Method: This paper introduces the first driving-style-aware E2EAD benchmark, featuring the first large-scale, real-world dataset with comprehensive annotations integrating static environments and dynamic semantics. We propose a novel vision-language model framework that jointly performs scene understanding and behavior inference. To ensure annotation fidelity, we integrate road topology extraction, behavioral distribution analysis, rule-based heuristics, and human-in-the-loop collaborative validation for high-accuracy fusion of objective and subjective preference labels.

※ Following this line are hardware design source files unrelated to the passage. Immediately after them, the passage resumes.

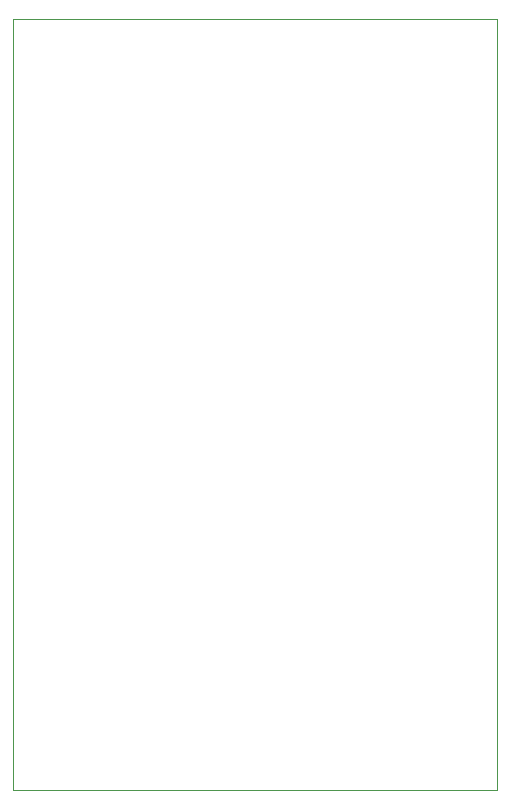
<source format=gbr>
%TF.GenerationSoftware,KiCad,Pcbnew,7.0.10*%
%TF.CreationDate,2024-02-08T23:41:11-06:00*%
%TF.ProjectId,FujiApple-DevKit-Combo,46756a69-4170-4706-9c65-2d4465764b69,1.0*%
%TF.SameCoordinates,Original*%
%TF.FileFunction,Profile,NP*%
%FSLAX46Y46*%
G04 Gerber Fmt 4.6, Leading zero omitted, Abs format (unit mm)*
G04 Created by KiCad (PCBNEW 7.0.10) date 2024-02-08 23:41:11*
%MOMM*%
%LPD*%
G01*
G04 APERTURE LIST*
%TA.AperFunction,Profile*%
%ADD10C,0.100000*%
%TD*%
G04 APERTURE END LIST*
D10*
X134286000Y-75710200D02*
X175260000Y-75710200D01*
X175260000Y-140970000D01*
X134286000Y-140970000D01*
X134286000Y-75710200D01*
M02*

</source>
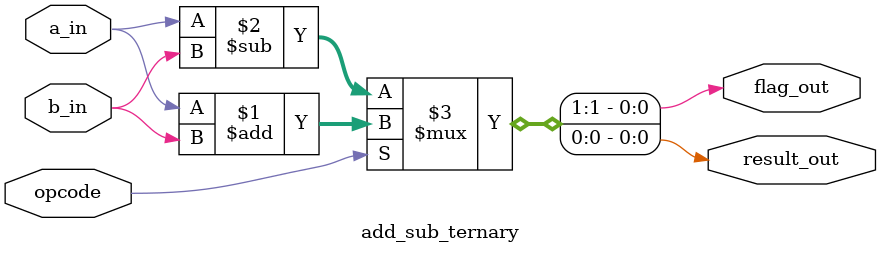
<source format=v>
`timescale 1ns / 1ps


module add_sub_ternary(
    input a_in,
    input b_in,
    output result_out,
    output flag_out,
    input opcode
    );
    
    assign {flag_out,result_out} = (opcode)? a_in + b_in : a_in - b_in;
    
endmodule

</source>
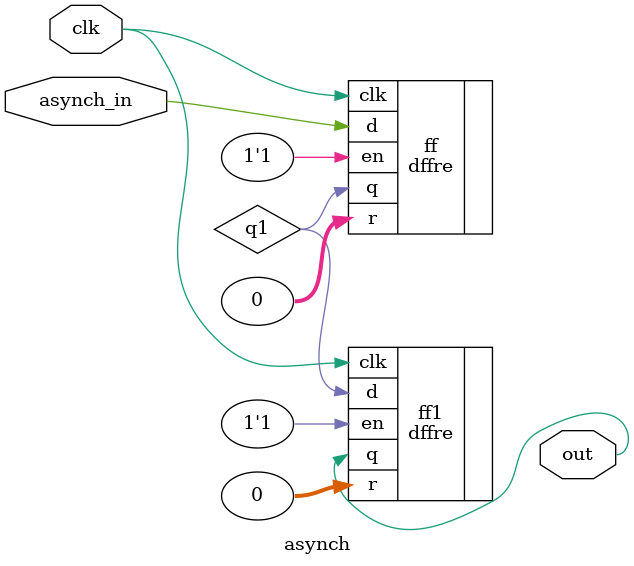
<source format=v>
module asynch(asynch_in, clk, out);

input   asynch_in;
input   clk;
output  out;

wire    q1;
//wire    q2;

//dffre   #(.n(1))    ff(.d(1), .en(1'b1), .r(0 || out), .clk(asynch_in), .q(q1));   
//dffre   #(.n(1))    ff1(.d(q1), .en(1'b1), .r(0), .clk(clk), .q(q2));   
//dffre   #(.n(1))    ff2(.d(q2), .en(1'b1), .r(0), .clk(clk), .q(out));   


dffre   #(.n(1))    ff(.d(asynch_in), .en(1'b1), .r(0), .clk(clk), .q(q1));   
dffre   #(.n(1))    ff1(.d(q1), .en(1'b1), .r(0), .clk(clk), .q(out));   


endmodule

</source>
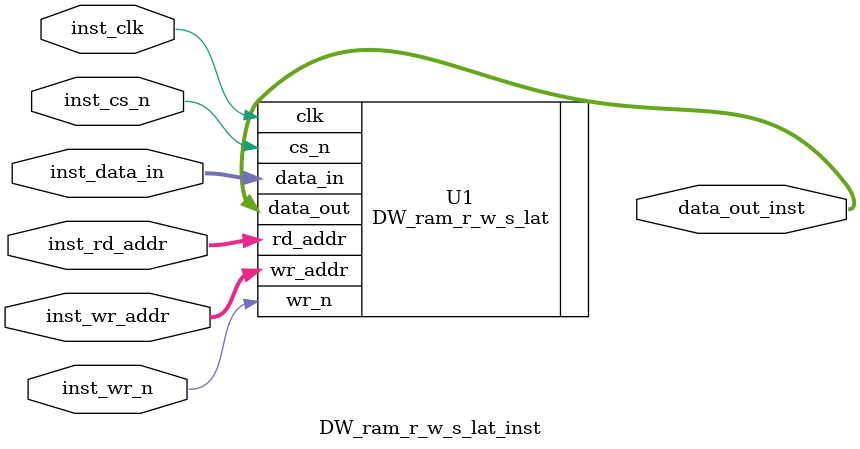
<source format=v>
module DW_ram_r_w_s_lat_inst(inst_clk, inst_cs_n, inst_wr_n, inst_rd_addr,
                             inst_wr_addr, inst_data_in, data_out_inst );
  parameter data_width = 8;
  parameter depth = 8;
  `define bit_width_depth 3 // ceil(log2(depth)) 

  input inst_clk;
  input inst_cs_n;
  input inst_wr_n;
  input [`bit_width_depth-1 : 0] inst_rd_addr;
  input [`bit_width_depth-1 : 0] inst_wr_addr;
  input [data_width-1 : 0] inst_data_in;
  output [data_width-1 : 0] data_out_inst;

  // Instance of DW_ram_r_w_s_lat
  DW_ram_r_w_s_lat #(data_width, depth)
    U1 (.clk(inst_clk),   .cs_n(inst_cs_n),   .wr_n(inst_wr_n),
        .rd_addr(inst_rd_addr),   .wr_addr(inst_wr_addr),
        .data_in(inst_data_in),   .data_out(data_out_inst) );
endmodule


</source>
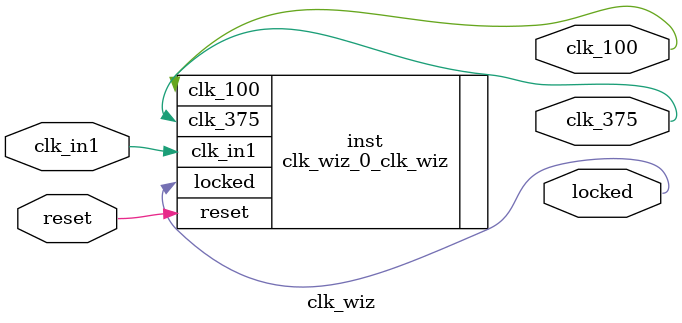
<source format=v>
`timescale 1ns / 1ps

module clk_wiz(
    output        clk_100,
    output        clk_375,

    input         reset,
    output        locked,

    input         clk_in1
 );

clk_wiz_0_clk_wiz inst(
    .clk_100(clk_100),
    .clk_375(clk_375),

    .reset(reset), 
    .locked(locked),

    .clk_in1(clk_in1)
);


endmodule

</source>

Contribution/Results: Experiments demonstrate that incorporating personalized driving preferences significantly improves behavioral alignment between model outputs and human drivers. Our benchmark establishes a critical foundation—both data and evaluation protocols—for human-centered autonomous driving research.
📝 Abstract
While personalization has been explored in traditional autonomous driving systems, it remains largely overlooked in end-to-end autonomous driving (E2EAD), despite its growing prominence. This gap is critical, as user-aligned behavior is essential for trust, comfort, and widespread adoption of autonomous vehicles. A core challenge is the lack of large-scale real-world datasets annotated with diverse and fine-grained driving preferences, hindering the development and evaluation of personalized E2EAD models. In this work, we present the first large-scale real-world dataset enriched with annotations capturing diverse driving preferences, establishing a foundation for personalization in E2EAD. We extract static environmental features from real-world road topology and infer dynamic contextual cues using a fine-tuned visual language model (VLM), enabling consistent and fine-grained scenario construction. Based on these scenarios, we derive objective preference annotations through behavioral distribution analysis and rule-based heuristics. To address the inherent subjectivity of driving style, we further employ the VLM to generate subjective annotations by jointly modeling scene semantics and driver behavior. Final high-quality labels are obtained through a human-in-the-loop verification process that fuses both perspectives. Building on this dataset, we propose the first benchmark for evaluating personalized E2EAD models. We assess several state-of-the-art models with and without preference conditioning, demonstrating that incorporating personalized preferences results in behavior more aligned with human driving. Our work lays the foundation for personalized E2EAD by providing a standardized platform to systematically integrate human preferences into data-driven E2EAD systems, catalyzing future research in human-centric autonomy.